The purpose of a motion for more definite statement is to correct a pleading “so vague or ambiguous that a party cannot reasonably be required to frame a responsive pleading[.]” U.S. Ct. Int’l Trade R. 12(e). Its purpose is not to convert a pleading into an evidentiary record sufficient to support amotion for summary judgment. United States v. Obron Atlantic Corp., 18 CIT 771, 777, 862 F. Supp. 378, 383 (1994); United States v. Jac Natori Co., Ltd., 17 CIT 348, 350, 821 F. Supp. 1514, 1517 (1993) (Rule 9(b) does not require the pleading of detailed evidentiary matters).
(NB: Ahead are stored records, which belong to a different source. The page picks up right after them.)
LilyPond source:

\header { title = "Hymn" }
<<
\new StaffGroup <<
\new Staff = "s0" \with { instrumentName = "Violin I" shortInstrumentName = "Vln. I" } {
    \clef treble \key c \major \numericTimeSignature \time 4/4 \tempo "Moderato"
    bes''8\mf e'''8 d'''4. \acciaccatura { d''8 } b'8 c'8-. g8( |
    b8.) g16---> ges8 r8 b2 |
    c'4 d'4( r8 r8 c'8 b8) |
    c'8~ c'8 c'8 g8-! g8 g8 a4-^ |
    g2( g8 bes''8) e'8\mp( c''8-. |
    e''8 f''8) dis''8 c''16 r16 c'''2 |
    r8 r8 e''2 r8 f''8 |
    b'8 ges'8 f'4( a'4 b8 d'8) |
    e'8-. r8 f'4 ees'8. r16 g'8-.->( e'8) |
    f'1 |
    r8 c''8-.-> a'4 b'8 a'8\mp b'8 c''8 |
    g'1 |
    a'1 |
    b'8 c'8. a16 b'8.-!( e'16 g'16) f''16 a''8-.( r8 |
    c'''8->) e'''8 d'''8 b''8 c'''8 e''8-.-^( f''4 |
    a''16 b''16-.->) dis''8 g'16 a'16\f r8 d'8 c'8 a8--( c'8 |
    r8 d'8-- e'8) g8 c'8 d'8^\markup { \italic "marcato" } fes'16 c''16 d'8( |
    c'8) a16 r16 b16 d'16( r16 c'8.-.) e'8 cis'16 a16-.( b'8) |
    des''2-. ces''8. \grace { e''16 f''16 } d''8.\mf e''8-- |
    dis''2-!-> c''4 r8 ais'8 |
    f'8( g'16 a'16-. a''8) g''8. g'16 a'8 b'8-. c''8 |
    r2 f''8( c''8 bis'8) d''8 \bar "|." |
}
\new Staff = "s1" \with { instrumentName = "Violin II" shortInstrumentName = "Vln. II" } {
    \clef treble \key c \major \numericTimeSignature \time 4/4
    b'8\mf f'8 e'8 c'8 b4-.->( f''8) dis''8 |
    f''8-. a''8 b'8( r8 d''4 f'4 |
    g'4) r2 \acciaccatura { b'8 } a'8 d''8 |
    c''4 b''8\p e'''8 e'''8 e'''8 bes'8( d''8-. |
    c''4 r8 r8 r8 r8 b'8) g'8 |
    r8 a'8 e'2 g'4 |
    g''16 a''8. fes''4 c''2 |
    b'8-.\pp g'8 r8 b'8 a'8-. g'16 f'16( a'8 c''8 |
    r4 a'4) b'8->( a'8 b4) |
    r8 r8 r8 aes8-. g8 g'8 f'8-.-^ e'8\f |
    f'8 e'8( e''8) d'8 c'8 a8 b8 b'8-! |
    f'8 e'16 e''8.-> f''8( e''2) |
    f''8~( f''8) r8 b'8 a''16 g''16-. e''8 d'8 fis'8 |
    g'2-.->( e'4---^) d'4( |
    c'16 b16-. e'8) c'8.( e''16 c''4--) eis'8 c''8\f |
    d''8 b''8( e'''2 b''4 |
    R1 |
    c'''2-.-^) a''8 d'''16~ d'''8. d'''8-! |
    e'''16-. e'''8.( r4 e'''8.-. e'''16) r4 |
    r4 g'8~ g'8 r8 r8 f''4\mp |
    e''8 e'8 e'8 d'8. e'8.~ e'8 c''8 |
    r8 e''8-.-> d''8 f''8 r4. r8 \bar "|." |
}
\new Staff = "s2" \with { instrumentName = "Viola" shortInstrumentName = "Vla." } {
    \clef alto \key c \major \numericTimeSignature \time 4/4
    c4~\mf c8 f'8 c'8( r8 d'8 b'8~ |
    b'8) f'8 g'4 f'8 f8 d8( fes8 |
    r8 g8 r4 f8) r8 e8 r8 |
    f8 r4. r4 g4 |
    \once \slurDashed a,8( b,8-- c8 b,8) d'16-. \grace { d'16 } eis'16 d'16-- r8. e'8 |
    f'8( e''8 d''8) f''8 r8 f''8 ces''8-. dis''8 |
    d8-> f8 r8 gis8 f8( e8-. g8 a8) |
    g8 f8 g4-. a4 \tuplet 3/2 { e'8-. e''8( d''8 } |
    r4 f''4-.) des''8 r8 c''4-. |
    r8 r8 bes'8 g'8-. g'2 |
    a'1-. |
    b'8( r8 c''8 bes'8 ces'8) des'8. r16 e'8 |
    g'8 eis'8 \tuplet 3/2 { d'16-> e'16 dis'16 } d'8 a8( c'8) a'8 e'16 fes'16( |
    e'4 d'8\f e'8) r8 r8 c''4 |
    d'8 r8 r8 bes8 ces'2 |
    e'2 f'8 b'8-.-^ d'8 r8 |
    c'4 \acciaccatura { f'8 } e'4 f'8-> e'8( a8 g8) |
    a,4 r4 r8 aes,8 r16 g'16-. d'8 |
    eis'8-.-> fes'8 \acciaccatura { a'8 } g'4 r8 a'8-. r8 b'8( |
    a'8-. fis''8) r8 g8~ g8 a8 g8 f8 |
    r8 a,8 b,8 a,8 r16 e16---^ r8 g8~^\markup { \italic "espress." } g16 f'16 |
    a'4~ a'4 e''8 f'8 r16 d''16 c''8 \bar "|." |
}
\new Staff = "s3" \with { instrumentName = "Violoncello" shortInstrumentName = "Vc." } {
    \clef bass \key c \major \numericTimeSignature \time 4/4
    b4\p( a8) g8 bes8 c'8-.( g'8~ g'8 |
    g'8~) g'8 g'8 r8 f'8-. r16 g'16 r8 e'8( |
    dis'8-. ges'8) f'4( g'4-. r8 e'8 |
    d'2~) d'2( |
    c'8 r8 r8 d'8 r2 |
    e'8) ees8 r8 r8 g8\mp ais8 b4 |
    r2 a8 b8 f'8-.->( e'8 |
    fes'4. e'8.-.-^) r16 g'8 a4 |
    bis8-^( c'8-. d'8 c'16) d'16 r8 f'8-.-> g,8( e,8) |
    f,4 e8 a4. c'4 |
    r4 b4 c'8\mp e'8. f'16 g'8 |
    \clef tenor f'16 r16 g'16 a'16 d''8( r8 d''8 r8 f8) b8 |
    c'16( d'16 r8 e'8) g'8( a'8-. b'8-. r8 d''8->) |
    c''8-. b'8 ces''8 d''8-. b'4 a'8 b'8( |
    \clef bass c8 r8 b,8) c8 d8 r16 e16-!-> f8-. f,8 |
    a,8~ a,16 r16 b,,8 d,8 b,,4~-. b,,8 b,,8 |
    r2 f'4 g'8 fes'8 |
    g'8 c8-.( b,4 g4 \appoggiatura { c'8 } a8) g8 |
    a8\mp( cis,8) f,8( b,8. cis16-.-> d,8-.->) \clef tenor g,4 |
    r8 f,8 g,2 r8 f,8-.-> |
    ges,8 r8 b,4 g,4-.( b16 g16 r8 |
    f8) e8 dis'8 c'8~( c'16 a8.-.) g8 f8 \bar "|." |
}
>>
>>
This court has held that a pleading describing the date, place, and content of alleged misrepresentations is sufficient to allege fraud. *304Obron, 18 CIT at 777, 862 F. Supp. at 383; Natori, 17 CIT at 351, 821 F. Supp. at 1517; United States v. F.A.G. Bearings Corp., 8 CIT 201, 206-07, 615 F. Supp. 562, 567 (1984). Plaintiffs complaint includes the time and place of the alleged misrepresentations: from July 1, 1991 to March 31,1993, at the port of Los Angeles. (Compl. at 2-3.) It also identifies the statements at issue: 533 Customs entries allegedly undervaluing imported merchandise. Since the pleading is stated with particularity sufficient to support even an allegation of fraud, it is certainly not too vague or ambiguous to support a claim of gross negligence. Accordingly, the court finds that the complaint is sufficient as written.
Conclusion
Defendants’ motion to dismiss for lack of jurisdiction and for failure to state a claim upon which relief can be granted is denied. Defendants’ motion for more definite statement is also denied.